Written problem: Copy every line below word for word, keeping each one unchanged.

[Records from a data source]

#####

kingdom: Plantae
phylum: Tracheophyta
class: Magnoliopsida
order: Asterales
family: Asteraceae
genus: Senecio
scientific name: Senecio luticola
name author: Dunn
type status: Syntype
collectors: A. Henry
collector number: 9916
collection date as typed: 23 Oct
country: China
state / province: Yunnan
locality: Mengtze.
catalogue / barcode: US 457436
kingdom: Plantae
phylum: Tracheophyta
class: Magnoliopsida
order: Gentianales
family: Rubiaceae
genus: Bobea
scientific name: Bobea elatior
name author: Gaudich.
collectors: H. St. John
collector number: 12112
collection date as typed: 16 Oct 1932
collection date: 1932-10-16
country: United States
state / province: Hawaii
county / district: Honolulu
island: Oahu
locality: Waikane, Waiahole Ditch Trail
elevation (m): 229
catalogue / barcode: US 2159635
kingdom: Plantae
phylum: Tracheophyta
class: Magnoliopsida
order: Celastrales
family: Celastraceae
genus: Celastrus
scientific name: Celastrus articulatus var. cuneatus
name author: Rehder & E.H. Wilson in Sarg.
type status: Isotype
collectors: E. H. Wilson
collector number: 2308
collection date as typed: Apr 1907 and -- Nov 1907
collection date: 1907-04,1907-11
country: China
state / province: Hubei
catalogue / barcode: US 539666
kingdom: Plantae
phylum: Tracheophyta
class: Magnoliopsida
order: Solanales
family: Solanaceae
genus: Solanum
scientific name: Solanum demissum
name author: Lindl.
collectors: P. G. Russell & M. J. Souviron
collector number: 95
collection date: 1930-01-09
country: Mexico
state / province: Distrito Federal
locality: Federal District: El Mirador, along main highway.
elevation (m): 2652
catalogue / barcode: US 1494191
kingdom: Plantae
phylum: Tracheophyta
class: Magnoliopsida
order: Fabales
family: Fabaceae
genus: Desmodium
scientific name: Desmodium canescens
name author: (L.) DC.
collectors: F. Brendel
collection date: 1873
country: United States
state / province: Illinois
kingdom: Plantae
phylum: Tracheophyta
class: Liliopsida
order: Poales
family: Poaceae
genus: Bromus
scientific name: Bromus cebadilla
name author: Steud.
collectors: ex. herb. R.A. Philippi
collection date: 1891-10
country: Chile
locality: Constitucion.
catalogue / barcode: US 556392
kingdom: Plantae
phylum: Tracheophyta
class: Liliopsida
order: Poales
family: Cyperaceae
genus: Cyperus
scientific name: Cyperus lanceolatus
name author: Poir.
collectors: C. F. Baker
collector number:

#####

Answer to this problem:
kingdom: Plantae
phylum: Tracheophyta
class: Magnoliopsida
order: Asterales
family: Asteraceae
genus: Senecio
scientific name: Senecio luticola
name author: Dunn
type status: Syntype
collectors: A. Henry
collector number: 9916
collection date as typed: 23 Oct
country: China
state / province: Yunnan
locality: Mengtze.
catalogue / barcode: US 457436
kingdom: Plantae
phylum: Tracheophyta
class: Magnoliopsida
order: Gentianales
family: Rubiaceae
genus: Bobea
scientific name: Bobea elatior
name author: Gaudich.
collectors: H. St. John
collector number: 12112
collection date as typed: 16 Oct 1932
collection date: 1932-10-16
country: United States
state / province: Hawaii
county / district: Honolulu
island: Oahu
locality: Waikane, Waiahole Ditch Trail
elevation (m): 229
catalogue / barcode: US 2159635
kingdom: Plantae
phylum: Tracheophyta
class: Magnoliopsida
order: Celastrales
family: Celastraceae
genus: Celastrus
scientific name: Celastrus articulatus var. cuneatus
name author: Rehder & E.H. Wilson in Sarg.
type status: Isotype
collectors: E. H. Wilson
collector number: 2308
collection date as typed: Apr 1907 and -- Nov 1907
collection date: 1907-04,1907-11
country: China
state / province: Hubei
catalogue / barcode: US 539666
kingdom: Plantae
phylum: Tracheophyta
class: Magnoliopsida
order: Solanales
family: Solanaceae
genus: Solanum
scientific name: Solanum demissum
name author: Lindl.
collectors: P. G. Russell & M. J. Souviron
collector number: 95
collection date: 1930-01-09
country: Mexico
state / province: Distrito Federal
locality: Federal District: El Mirador, along main highway.
elevation (m): 2652
catalogue / barcode: US 1494191
kingdom: Plantae
phylum: Tracheophyta
class: Magnoliopsida
order: Fabales
family: Fabaceae
genus: Desmodium
scientific name: Desmodium canescens
name author: (L.) DC.
collectors: F. Brendel
collection date: 1873
country: United States
state / province: Illinois
kingdom: Plantae
phylum: Tracheophyta
class: Liliopsida
order: Poales
family: Poaceae
genus: Bromus
scientific name: Bromus cebadilla
name author: Steud.
collectors: ex. herb. R.A. Philippi
collection date: 1891-10
country: Chile
locality: Constitucion.
catalogue / barcode: US 556392
kingdom: Plantae
phylum: Tracheophyta
class: Liliopsida
order: Poales
family: Cyperaceae
genus: Cyperus
scientific name: Cyperus lanceolatus
name author: Poir.
collectors: C. F. Baker
collector number:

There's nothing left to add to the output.